The teen and I are standing on Omaha Beach early morning at low tide on day 2 of a two-day tour of the American sector D-Day sites. Our guide Mathias is describing US forces storming the beach and facing monumental challenges as they tried to conquer this tiny piece of Normandy. I look over at the teen and notice that he is looking all over the place – the sea, the sky, the sand, the road, the buildings above the beach. Then he gets locked on something on the ground. As Mathias nears the climax of his grand tale, the teen looks at Mathias, points to a puddle, and says, “Look, a fish!” Mathias gives a funny look but then returns to his story. Matthias gets another sentence or two out before the teen enthusiastically interjects, “I’m going to save the fish!” The teen reaches down, scoops up a handful of water with a tiny fish, shows the fish to both Mathias and me, and then runs 50 yards down the beach to an area of water that is still contiguous with the sea, setting the fish free.
So went my experiment with intergenerational travel to Europe with an unrelated teen… who has ADHD… and who looked at me with mild terror in his eyes after we took our seats on our first plane of the trip and said, “I forgot to pack my medicine.”
The teen is 19. I’m in my late 40’s. I’ve known him and his family through my work for about seven years. He’s a happy, smiling, pleasant, respectful young man… and has been as long as I’ve known him. His Dad has done an amazing job raising him.
Past Travel
A shared interest in military history had resulted in the teen and I taking a prior domestic trip together. We spent a few days along the coasts of Virginia and North Carolina just before Christmas last year to attend a re-enactment of a candy drop from the Berlin Airlift and to visit some military sites. During that trip, we got along well, played a lot of chess in our spare time, and hatched a plan for me to take him to Europe this spring.

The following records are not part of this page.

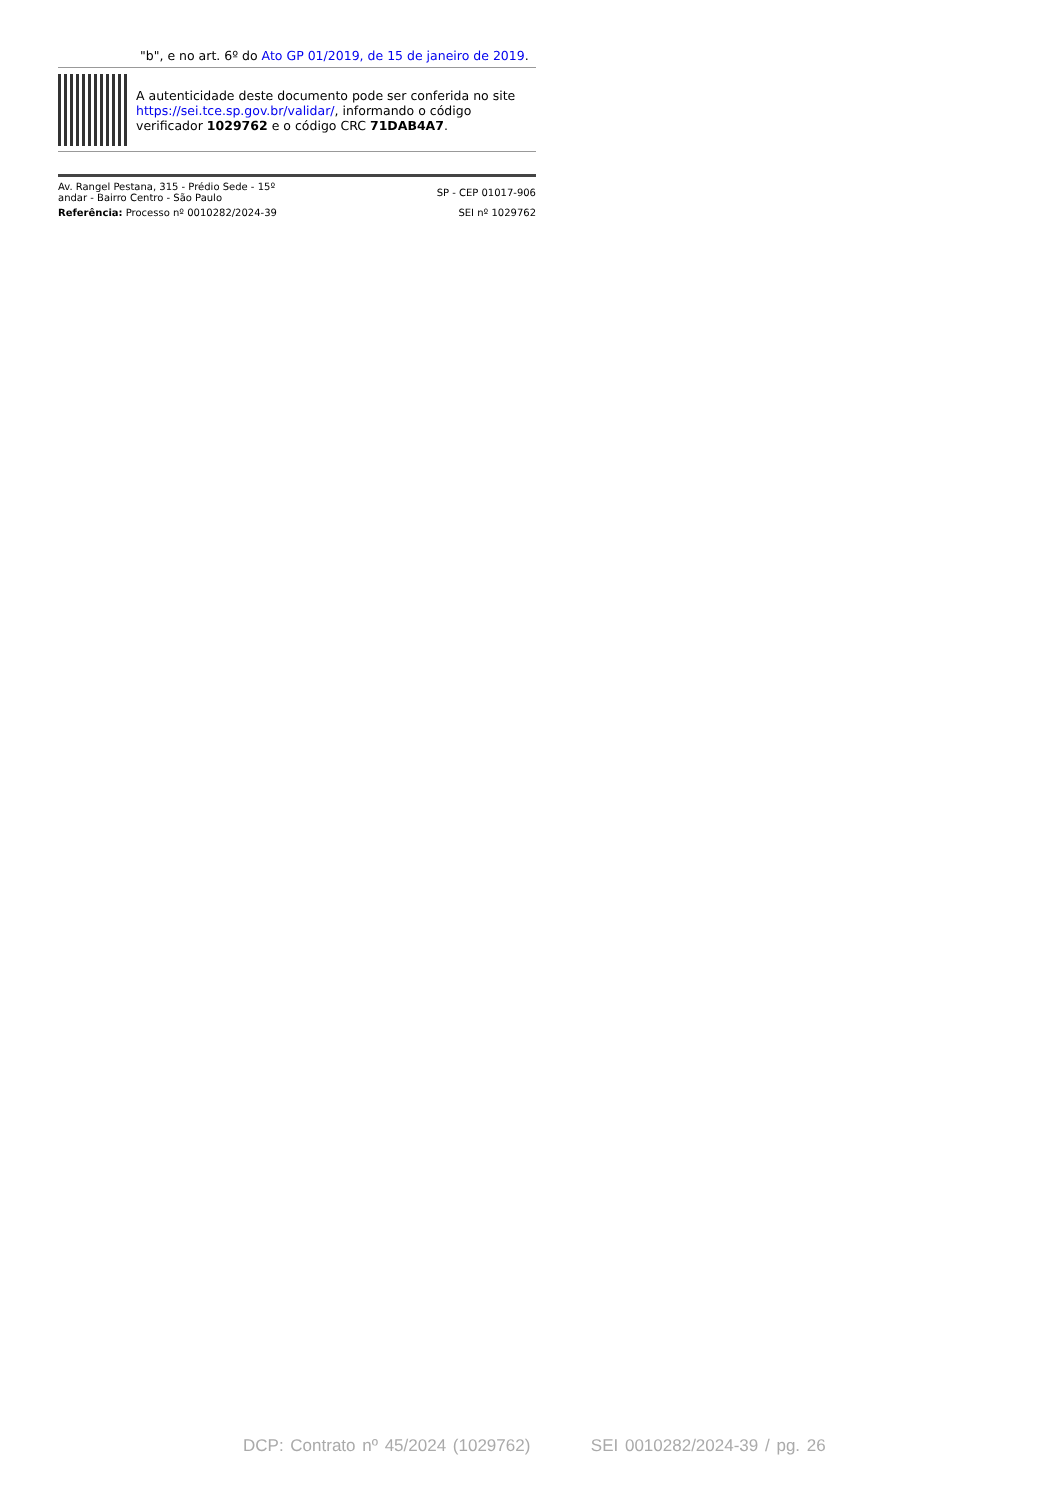"b", e no art. 6º do Ato GP 01/2019, de 15 de janeiro de 2019.
A autenticidade deste documento pode ser conferida no site https://sei.tce.sp.gov.br/validar/, informando o código verificador 1029762 e o código CRC 71DAB4A7.
Av. Rangel Pestana, 315 - Prédio Sede - 15º
andar - Bairro Centro - São Paulo
SP - CEP 01017-906
Referência: Processo nº 0010282/2024-39
SEI nº 1029762
DCP: Contrato nº 45/2024 (1029762) SEI 0010282/2024-39 / pg. 26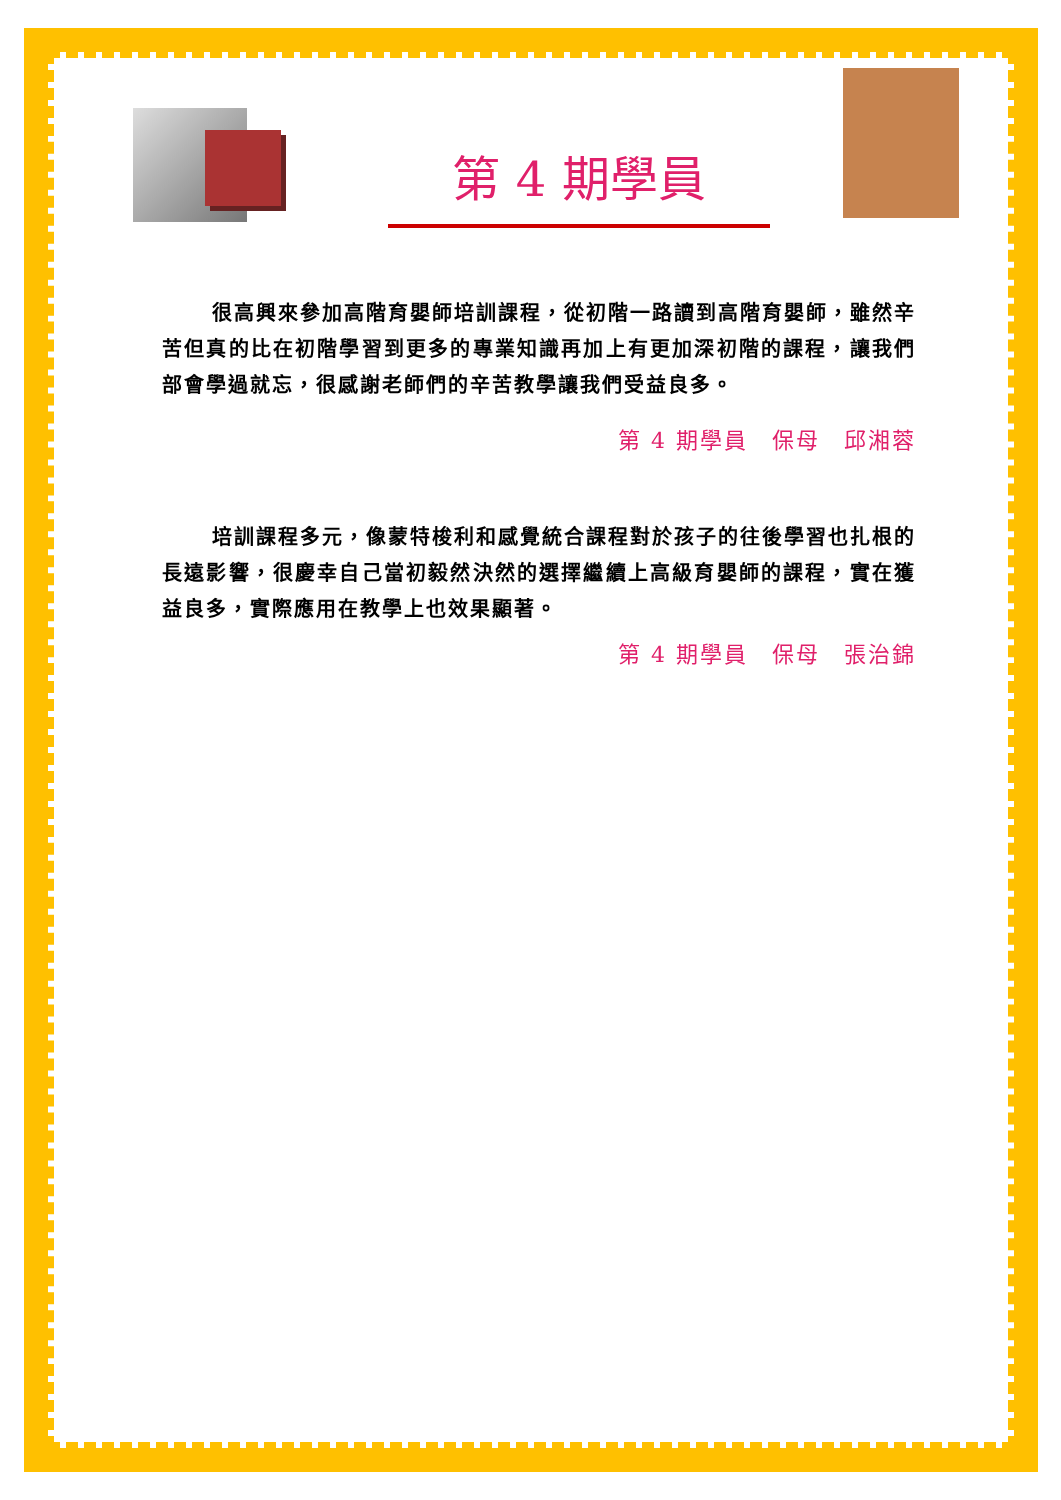第 4 期學員
很高興來參加高階育嬰師培訓課程，從初階一路讀到高階育嬰師，雖然辛苦但真的比在初階學習到更多的專業知識再加上有更加深初階的課程，讓我們部會學過就忘，很感謝老師們的辛苦教學讓我們受益良多。
第 4 期學員　保母　邱湘蓉
培訓課程多元，像蒙特梭利和感覺統合課程對於孩子的往後學習也扎根的長遠影響，很慶幸自己當初毅然決然的選擇繼續上高級育嬰師的課程，實在獲益良多，實際應用在教學上也效果顯著。
第 4 期學員　保母　張治錦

I should share a side note here. While we were in North Carolina, the teen befriended an older couple. The wife approached me on our last day in NC and told me that her husband had had a number of health issues in the last year and that their children had decided not to come home for Christmas. The couple had been steadying themselves for a bleak, lonely holiday season, but the teen’s connection with them and attention to them had turned their holiday into something special and bright. Yeah… he’s that amazing of a young man.
Planning
The teen only had 9 days for the trip (with travel). He expressed an interest in seeing Berlin, and my initial proposal was a week in Berlin. The teen looked at me with big sad eyes and said, “But I really want to see Normandy, too.” Okay, okay. Normandy and Berlin. Then he said with an enthusiastic smile, “And I know we both would like to spend a night in Warsaw!” Sorry, bud… that’s a bridge too far.
I asked the teen what sites he wanted to see; he gave me a list. I tried to pull him into contributing to itinerary construction. No success there, so I created the itinerary, trying to include everything on his list. I packed the schedule pretty tight. The overall plan: early arrival in Paris and wander the city that day, then catch a train to Bayeux for 3 nights, and then fly to Berlin for 4 nights after a stop at Versailles on the day of the flight. I had been to all the places we were visiting except the Palace of Versailles.